L’Île quimboiseuse 1 est le récit poétique d’une errance, celle de Mist, héroïne apatride, qui relate, munie d’une verve opiacée, ses jours et ses nuits, entre l’école où elle apprend l’anglais, les rues qui serpentent, qui bordent la mer, et les clubs de l’île, où s’enivrent, s’échappent et s’emprisonnent les natifs et les échoués-là.
Vous êtes ici
Épinglé sur la carte
Dans les rouages fous
Du myocarde
Vous êtes ici
Fantôme de vous-même
Sombrant dans les fascines
Fossé branché
Rampant le long des fortifications
Fluviatiles
La direction de l’intrigue, d’abord opaque, se précise au fil des pages : c’est pour Mist une quête de liberté, qui l'entraîne à la rencontre d’autres personnages — Diane, Boris, Niklas, Romance...— , la noie dans l’ivresse des vendredis soir, et l’invite à explorer le verbe et ses possibles.

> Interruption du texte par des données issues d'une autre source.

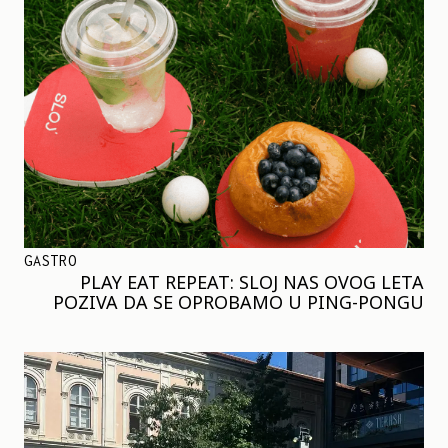
GASTRO
PLAY EAT REPEAT: SLOJ NAS OVOG LETA
POZIVA DA SE OPROBAMO U PING-PONGU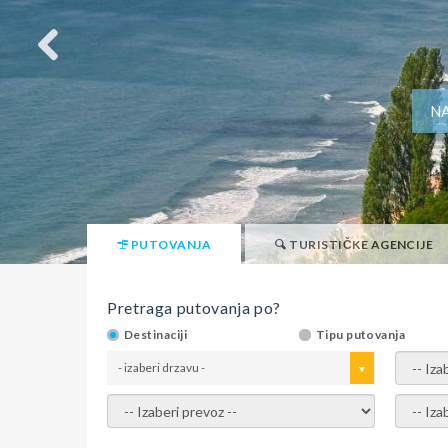
NA
PUTOVANJA
TURISTIČKE AGENCIJE
Pretraga putovanja po?
Destinaciji
Tipu putovanja
- izaberi drzavu -
- izaber
- izaberi prevoz -
- Izaber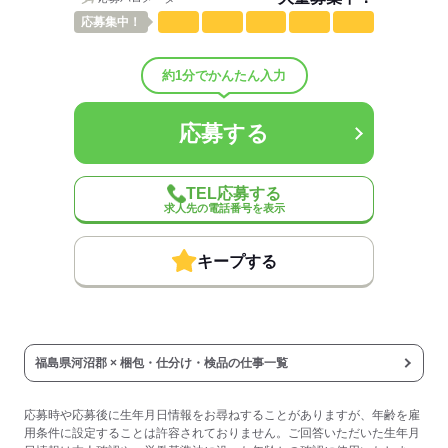
応募
集中！
応募する
約1分でかんたん入力
応募する
TEL応募する
求人先の電話番号を表示
キープする
福島県河沼郡 × 梱包・仕分け・検品の仕事一覧
応募時や応募後に生年月日情報をお尋ねすることがありますが、年齢を雇
用条件に設定することは許容されておりません。ご回答いただいた生年月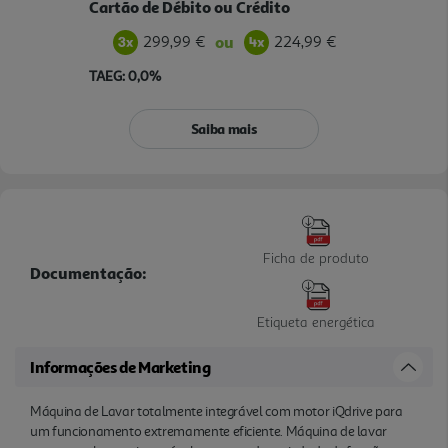
Cartão de Débito ou Crédito
299,99 €
224,99 €
ou
TAEG: 0,0%
Saiba mais
Ficha de produto
Documentação:
Etiqueta energética
Informações de Marketing
Máquina de Lavar totalmente integrável com motor iQdrive para
um funcionamento extremamente eficiente. Máquina de lavar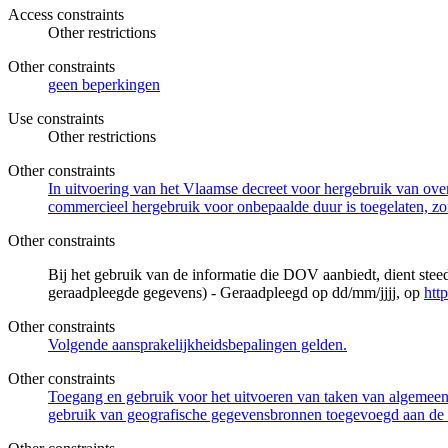
Access constraints
Other restrictions
Other constraints
geen beperkingen
Use constraints
Other restrictions
Other constraints
In uitvoering van het Vlaamse decreet voor hergebruik van overh
commercieel hergebruik voor onbepaalde duur is toegelaten, zo
Other constraints
Bij het gebruik van de informatie die DOV aanbiedt, dient ste
geraadpleegde gegevens) - Geraadpleegd op dd/mm/jjjj, op
htt
Other constraints
Volgende aansprakelijkheidsbepalingen gelden.
Other constraints
Toegang en gebruik voor het uitvoeren van taken van algemeen 
gebruik van geografische gegevensbronnen toegevoegd aan de 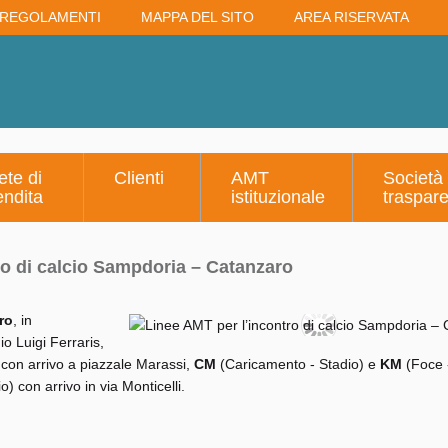
REGOLAMENTI
MAPPA DEL SITO
AREA RISERVATA
ete di
Clienti
AMT
Società
endita
istituzionale
traspar
ro di calcio Sampdoria – Catanzaro
ro
, in
io Luigi Ferraris,
con arrivo a piazzale Marassi,
CM
(Caricamento - Stadio) e
KM
(Foce 
 con arrivo in via Monticelli.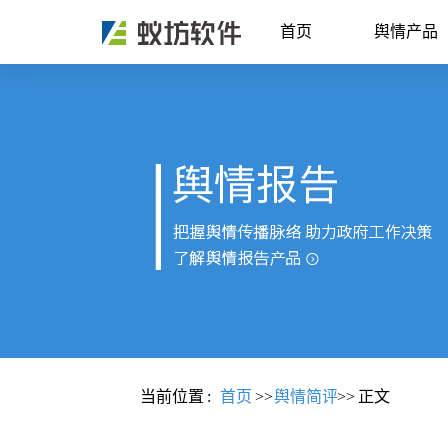
首页
舆情产品
当前位置
:
首页
>>
舆情简评
>>
正文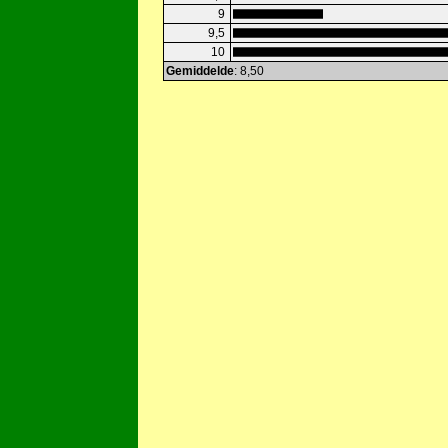
9
9,5
10
Gemiddelde
: 8,50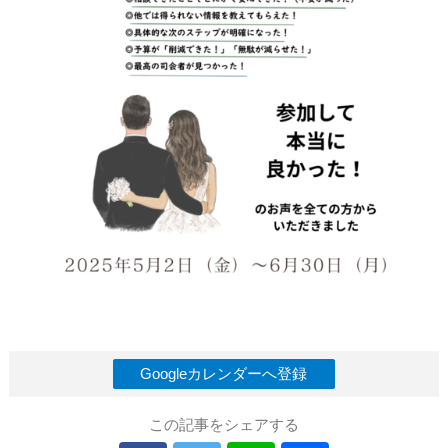
Googleカレンダーへ登録
この記事をシェアする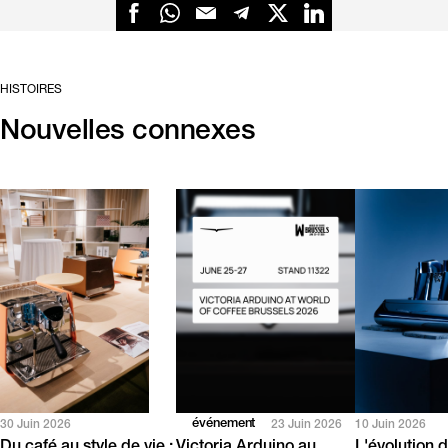
HISTOIRES
Nouvelles connexes
événement
30 Juin 2026
23 Juin 2026
10 Juin 2026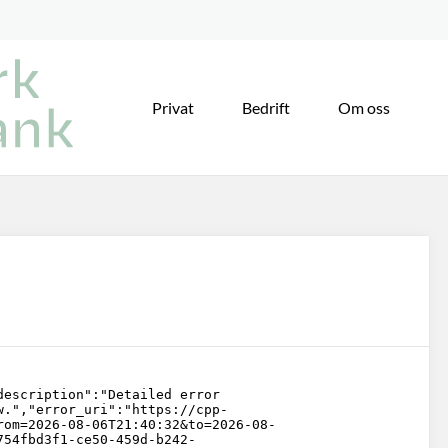
Privat
Bedrift
Om oss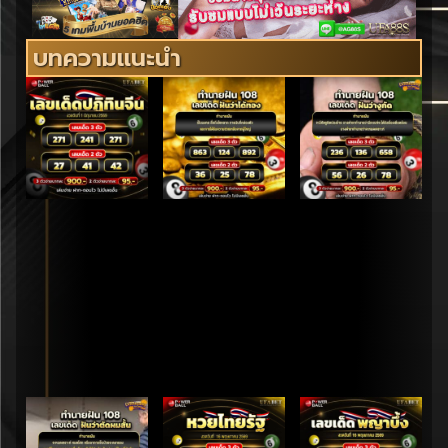
บทความแนะนำ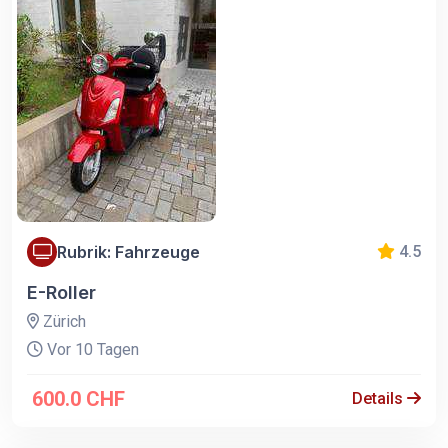
Rubrik: Fahrzeuge
4.5
E-Roller
Zürich
Vor 10 Tagen
600.0 CHF
Details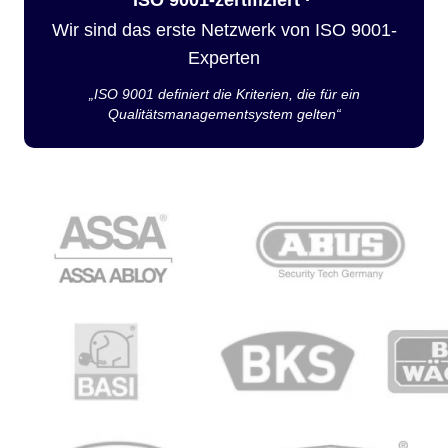
Wir sind das erste Netzwerk von ISO 9001-
Experten
„ISO 9001 definiert die Kriterien, die für ein
Qualitätsmanagementsystem gelten“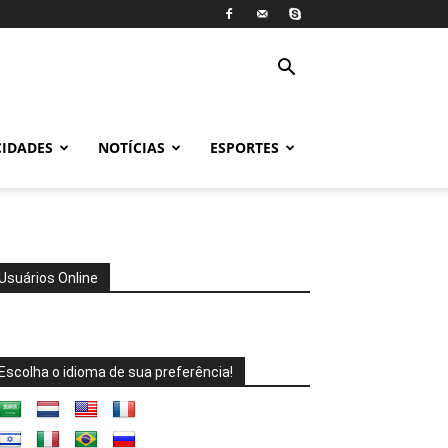
CIDADES
NOTÍCIAS
ESPORTES
Usuários Online
Escolha o idioma de sua preferência!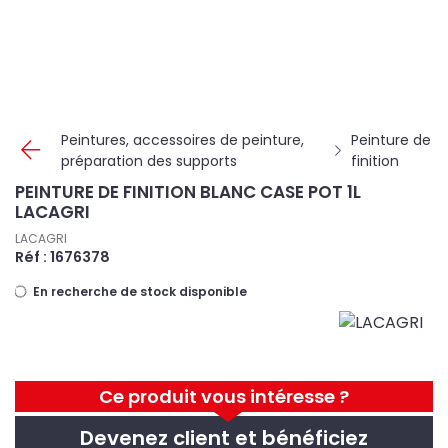
Panneau de gestion des cookies
Peintures, accessoires de peinture,
Peinture de
préparation des supports
finition
PEINTURE DE FINITION BLANC CASE POT 1L
LACAGRI
LACAGRI
Réf : 1676378
En recherche de stock disponible
Ce produit vous intéresse ?
Devenez client et bénéficiez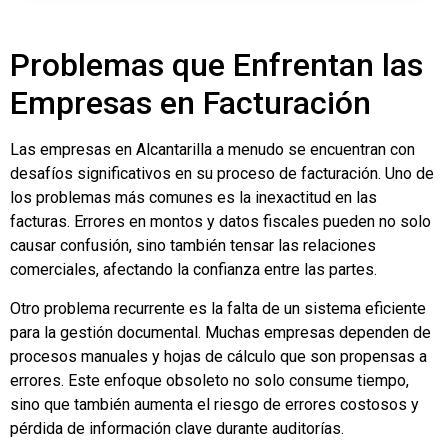
Problemas que Enfrentan las
Empresas en Facturación
Las empresas en Alcantarilla a menudo se encuentran con
desafíos significativos en su proceso de facturación. Uno de
los problemas más comunes es la inexactitud en las
facturas. Errores en montos y datos fiscales pueden no solo
causar confusión, sino también tensar las relaciones
comerciales, afectando la confianza entre las partes.
Otro problema recurrente es la falta de un sistema eficiente
para la gestión documental. Muchas empresas dependen de
procesos manuales y hojas de cálculo que son propensas a
errores. Este enfoque obsoleto no solo consume tiempo,
sino que también aumenta el riesgo de errores costosos y
pérdida de información clave durante auditorías.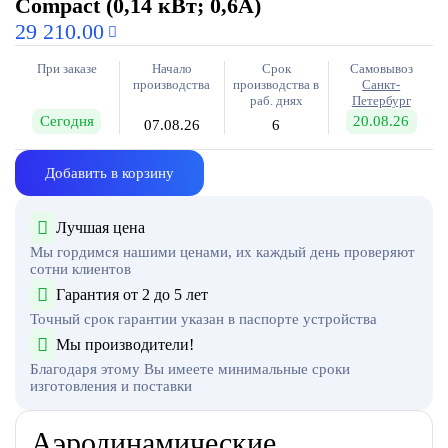
Compact (0,14 кВт; 0,6А)
29 210.00
При заказе
Начало
Срок
Самовывоз
производства
производства в
Санкт-
раб. днях
Петербург
Сегодня
20.08.26
07.08.26
6
Добавить в корзину
Лучшая цена
Мы гордимся нашими ценами, их каждый день проверяют
сотни клиентов
Гарантия от 2 до 5 лет
Точный срок гарантии указан в паспорте устройства
Мы производители!
Благодаря этому Вы имеете минимальные сроки
изготовления и поставки
Аэродинамические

Vouloir s'échapper, en vain peut-être.
L’école l’air concentré
Étrangement bourdonne
Pour tenir droite j’imagine
Les murs écaillés comme des poissons crus
Me renvoient cruellement à ce que j’ai un jour cru
Possible
Vernis pilé des piliers chancelant
Chantant la note pour que les corps en chœur suivent
Morgane Eeman a fait le choix d’un lexique riche, qui peut dérouter. Entre son argot, ses vocables usités et ses termes scientifiques, le texte tricote un paysage insulaire où le sens, parfois, échappe. Les sons prennent le dessus, comme si la matière de l’histoire, la matière de cette échappée, n’était plus que cela : une musique verbale. Un style qui, presque entièrement dépourvu de ponctuation, glisse sur le bout de la langue, envoute les papilles. Un goût parfois âpre, qui s'engloutit avec violence ; une douceur parfois qui cajole, enjôle Mist pour mieux la faire sombrer de nouveau.
Paceville
Ouvre grand la bouche
Fais-moi tomber comme la mouche
Que tu prends sans cesse
Fais-moi de tes bassesses
Éviscère-moi
Serre-moi encore
Étouffe-moi dans ma brume
L’Île quimboiseuse hypnotise, égare et déprave les êtres qui foulent ses terres battues par les embruns. Une relation ambiguë, entre le désir de fuite et le sans cesse retour au cœur de la tourmente. Un tourbillon de joies, de peines, d’horreur et d’émerveillement. L’Île quimboiseuse est un poème : l’Île est polysémique, insaisissable, un lieu qui capte, cogite et agite les sens. Et si la recherche de liberté de Mist ballote, elle se repait dans le langage. Île jeteuse de sort ? Maléfice conjuré.